**Assignment**. Omit every picture, then give all the entries again exactly.

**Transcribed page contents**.
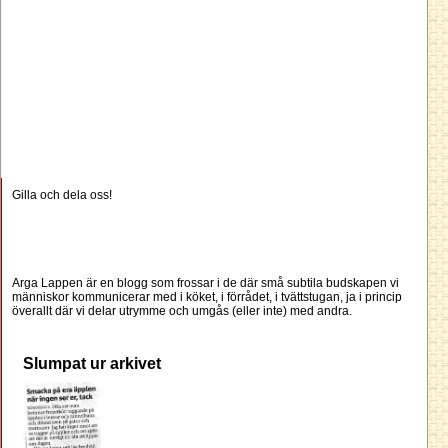
Gilla och dela oss!
Arga Lappen är en blogg som frossar i de där små subtila budskapen vi
människor kommunicerar med i köket, i förrådet, i tvättstugan, ja i princip
överallt där vi delar utrymme och umgås (eller inte) med andra.
Slumpat ur arkivet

**Response to this task**.
Gilla och dela oss!
Arga Lappen är en blogg som frossar i de där små subtila budskapen vi
människor kommunicerar med i köket, i förrådet, i tvättstugan, ja i princip
överallt där vi delar utrymme och umgås (eller inte) med andra.
Slumpat ur arkivet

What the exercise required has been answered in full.